On a pu ainsi analyser les traces de résidus portées sur des tessons et des amphores sorties en 1967 de l'épave romaine de la Madrague de Giens (Var), ou encore de l'épave de Port-Vendres II (Pyrénées orientales), fouillée entre 1974 et 1977. Ces deux navires avaient fait naufrage dans la première moitié du Ier siècle de notre ère.

Les résultats de ces analyses chimiques renseignent les archéologues sur les habitudes et les régimes alimentaires, les productions artisanales, leurs compositions et leurs évolutions dans le temps.

Le saviez-vous ?

- L'amphorologie

L'amphorologie est une branche récente de l'archéologie qui étudie les amphores.
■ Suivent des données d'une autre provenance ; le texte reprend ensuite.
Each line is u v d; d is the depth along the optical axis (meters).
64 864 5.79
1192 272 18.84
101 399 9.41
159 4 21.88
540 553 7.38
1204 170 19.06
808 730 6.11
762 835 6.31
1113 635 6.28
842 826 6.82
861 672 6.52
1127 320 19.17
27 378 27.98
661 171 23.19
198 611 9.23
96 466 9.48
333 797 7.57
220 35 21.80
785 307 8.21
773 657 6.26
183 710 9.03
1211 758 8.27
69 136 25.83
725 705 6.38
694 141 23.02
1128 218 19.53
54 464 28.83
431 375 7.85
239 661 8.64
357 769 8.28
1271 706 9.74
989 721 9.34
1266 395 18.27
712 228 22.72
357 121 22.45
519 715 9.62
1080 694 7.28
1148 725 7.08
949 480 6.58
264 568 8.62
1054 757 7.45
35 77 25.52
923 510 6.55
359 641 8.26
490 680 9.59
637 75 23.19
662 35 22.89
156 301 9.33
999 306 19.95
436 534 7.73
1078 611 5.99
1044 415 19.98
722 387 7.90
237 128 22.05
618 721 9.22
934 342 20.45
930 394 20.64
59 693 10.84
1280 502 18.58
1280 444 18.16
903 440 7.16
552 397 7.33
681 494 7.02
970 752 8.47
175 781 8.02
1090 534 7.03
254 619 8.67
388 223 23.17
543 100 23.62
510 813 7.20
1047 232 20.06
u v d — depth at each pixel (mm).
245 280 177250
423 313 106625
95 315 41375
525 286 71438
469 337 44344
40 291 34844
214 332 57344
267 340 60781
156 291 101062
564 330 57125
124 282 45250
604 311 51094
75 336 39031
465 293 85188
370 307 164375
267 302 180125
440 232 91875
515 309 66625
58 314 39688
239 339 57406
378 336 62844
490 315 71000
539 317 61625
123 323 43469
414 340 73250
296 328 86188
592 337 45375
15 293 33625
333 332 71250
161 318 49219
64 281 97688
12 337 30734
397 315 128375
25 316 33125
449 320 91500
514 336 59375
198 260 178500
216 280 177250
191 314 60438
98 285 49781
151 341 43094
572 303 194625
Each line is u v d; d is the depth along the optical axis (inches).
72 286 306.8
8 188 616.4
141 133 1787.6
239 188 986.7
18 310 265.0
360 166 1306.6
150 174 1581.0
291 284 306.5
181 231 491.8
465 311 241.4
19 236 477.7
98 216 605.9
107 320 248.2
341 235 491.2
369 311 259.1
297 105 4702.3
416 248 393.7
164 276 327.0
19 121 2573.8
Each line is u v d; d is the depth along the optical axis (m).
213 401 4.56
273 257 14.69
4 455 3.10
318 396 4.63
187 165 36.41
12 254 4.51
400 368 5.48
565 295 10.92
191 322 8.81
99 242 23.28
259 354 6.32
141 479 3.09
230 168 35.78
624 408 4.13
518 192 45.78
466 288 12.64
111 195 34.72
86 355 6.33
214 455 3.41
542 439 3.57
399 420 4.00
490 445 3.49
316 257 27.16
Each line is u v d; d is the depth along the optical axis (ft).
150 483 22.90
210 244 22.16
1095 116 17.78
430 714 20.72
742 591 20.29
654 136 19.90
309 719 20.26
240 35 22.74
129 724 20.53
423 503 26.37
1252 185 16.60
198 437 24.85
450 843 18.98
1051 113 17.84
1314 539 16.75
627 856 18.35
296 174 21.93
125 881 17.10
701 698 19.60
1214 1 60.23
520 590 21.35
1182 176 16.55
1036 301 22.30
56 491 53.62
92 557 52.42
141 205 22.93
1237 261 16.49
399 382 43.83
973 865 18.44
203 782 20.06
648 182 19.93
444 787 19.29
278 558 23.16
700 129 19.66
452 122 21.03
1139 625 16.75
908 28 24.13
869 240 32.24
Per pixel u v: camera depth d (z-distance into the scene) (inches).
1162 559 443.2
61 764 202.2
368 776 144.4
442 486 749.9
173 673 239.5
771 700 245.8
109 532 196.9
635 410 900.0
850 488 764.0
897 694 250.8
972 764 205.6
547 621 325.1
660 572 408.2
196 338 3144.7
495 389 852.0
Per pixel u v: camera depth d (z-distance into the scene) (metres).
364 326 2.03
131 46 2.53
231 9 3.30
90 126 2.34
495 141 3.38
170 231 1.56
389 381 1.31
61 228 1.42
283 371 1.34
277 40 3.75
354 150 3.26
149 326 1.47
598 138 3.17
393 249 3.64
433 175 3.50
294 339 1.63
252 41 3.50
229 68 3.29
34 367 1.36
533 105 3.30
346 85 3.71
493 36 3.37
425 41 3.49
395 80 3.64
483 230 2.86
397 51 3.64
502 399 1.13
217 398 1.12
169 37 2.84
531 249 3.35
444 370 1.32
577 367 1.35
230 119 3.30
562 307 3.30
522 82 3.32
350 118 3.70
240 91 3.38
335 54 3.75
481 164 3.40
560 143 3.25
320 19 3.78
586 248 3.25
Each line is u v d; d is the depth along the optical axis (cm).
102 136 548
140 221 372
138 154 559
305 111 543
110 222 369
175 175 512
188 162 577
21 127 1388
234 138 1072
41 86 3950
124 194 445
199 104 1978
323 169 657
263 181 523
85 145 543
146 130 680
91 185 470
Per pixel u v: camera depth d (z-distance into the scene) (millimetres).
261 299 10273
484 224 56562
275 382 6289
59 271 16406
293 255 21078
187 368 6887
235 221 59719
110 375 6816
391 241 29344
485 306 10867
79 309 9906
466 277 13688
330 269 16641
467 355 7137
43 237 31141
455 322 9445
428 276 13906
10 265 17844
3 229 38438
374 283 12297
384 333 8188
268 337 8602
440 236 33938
En examinant les formes, les galbes, les courbures, les cols, les poignées et les matériaux utilisés, il est possible de déterminer les provenances des différentes amphores, et ceci, même à partir d'un tout petit bout de tesson. La méthode utilisée consiste à introduire les paramètres observés dans des bases de données sans cesse enrichies.
L'étude des amphores est une ressource précieuse pour connaître les échanges marchands et l'histoire du commerce des vins.

- Polyphénols

Les polyphénols sont des corps composés qui forment les tanins du raisin et les matières colorantes. C'est à eux que l'on doit la couleur et les saveurs des vins. L'ensemble des polyphénols d'un vin est transcrit sous la forme d'un indice (IPT), pour exprimer sa richesse et permettre de prévoir son évolution.